Thanking small business owners and polling how many were a part of one (with nearly every hand raised), Decker said more than 800,000 small businesses exist in the state, which account for 60 percent of employees. And more are getting started all of the time.
She credited that to policy by local leaders and state legislators, including thanking the area’s own N.C. Speaker of the House Thom Tillis, who was represented by his wife at the lunch, and N.C. Sen. Jeff Tarte, who was also in attendance.
Decker said her department is changing the way they do things and is also making improvements to their program to help employers needing workers and perspective employees find what they are looking for.

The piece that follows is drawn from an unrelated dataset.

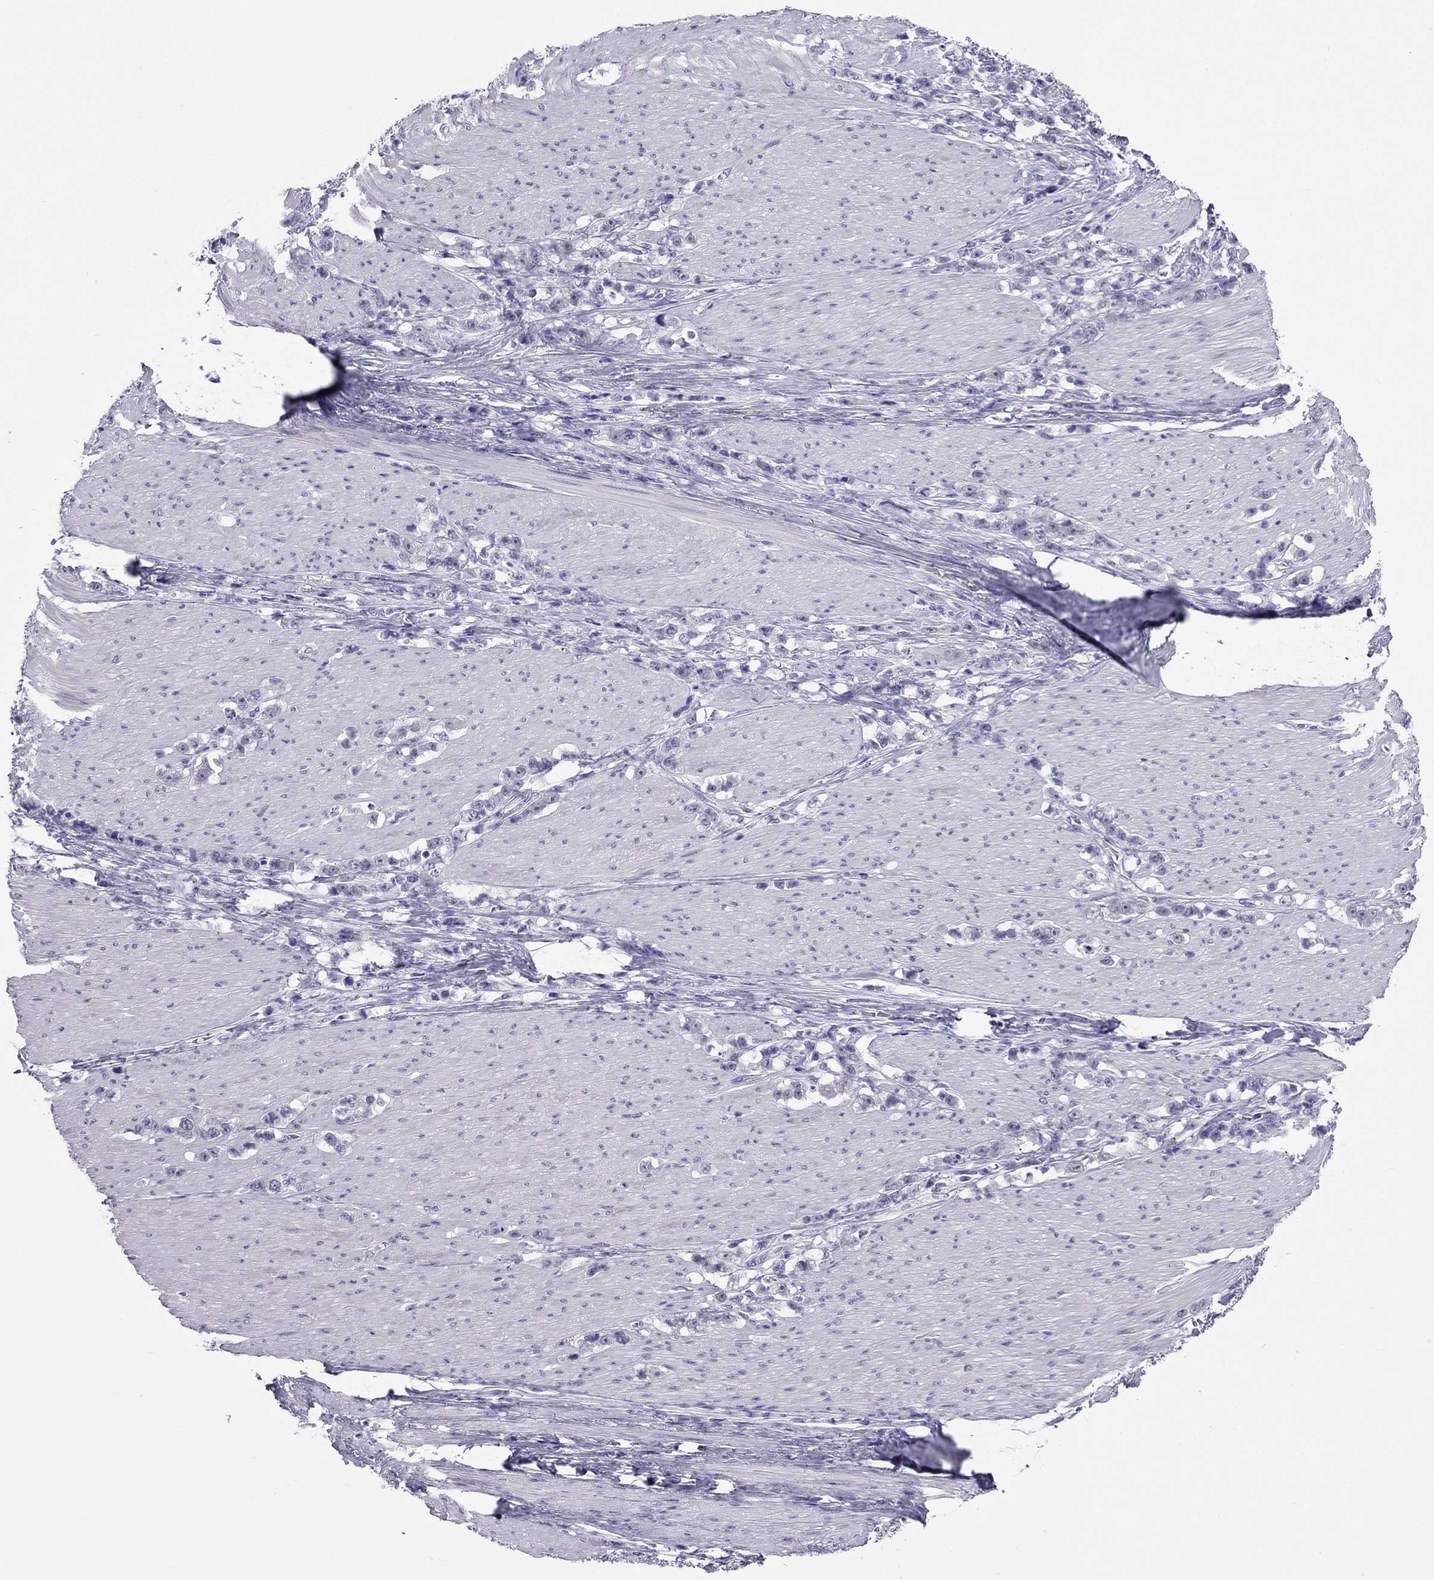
{"staining": {"intensity": "negative", "quantity": "none", "location": "none"}, "tissue": "stomach cancer", "cell_type": "Tumor cells", "image_type": "cancer", "snomed": [{"axis": "morphology", "description": "Adenocarcinoma, NOS"}, {"axis": "topography", "description": "Stomach, lower"}], "caption": "Stomach cancer was stained to show a protein in brown. There is no significant expression in tumor cells.", "gene": "CROCC2", "patient": {"sex": "male", "age": 88}}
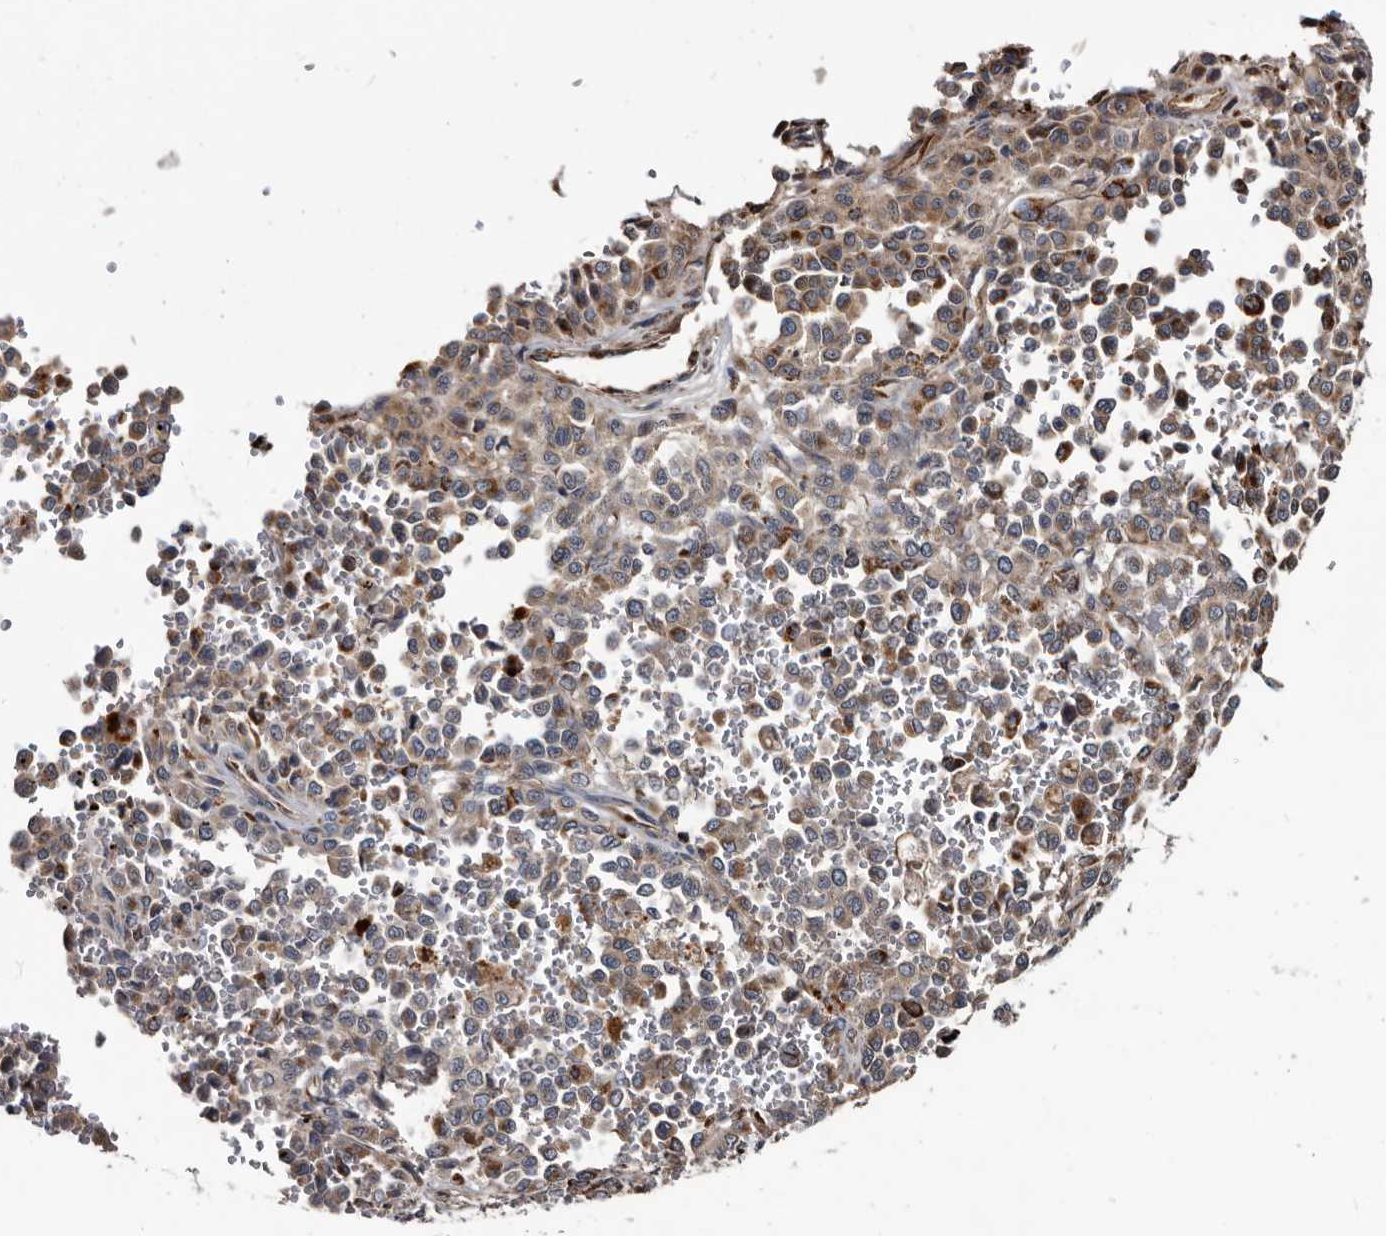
{"staining": {"intensity": "moderate", "quantity": "<25%", "location": "cytoplasmic/membranous"}, "tissue": "melanoma", "cell_type": "Tumor cells", "image_type": "cancer", "snomed": [{"axis": "morphology", "description": "Malignant melanoma, Metastatic site"}, {"axis": "topography", "description": "Pancreas"}], "caption": "Approximately <25% of tumor cells in melanoma show moderate cytoplasmic/membranous protein expression as visualized by brown immunohistochemical staining.", "gene": "CTSA", "patient": {"sex": "female", "age": 30}}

But through it all, she said, they are keeping the focus on the five tenants she believes are the most important to fully rebuild the economy at the state and local level: health, education, economic development, tourism/parks/culture and quality of life.
Prompted by audience questions, Decker said they are looking at ways to offer alternative modes of transportation, making policy regarding coal ash, increasing alternative energy like solar and working with neighboring states to make it a win-win for the region.
But she said local municipalities have to be a part of the effort.
“Business is growing again in North Carolina,” she said. “We have a very important role to play in setting policy. If the local community does not have a plan for your economic development and economic growth, you will not have a plan for positive growth.”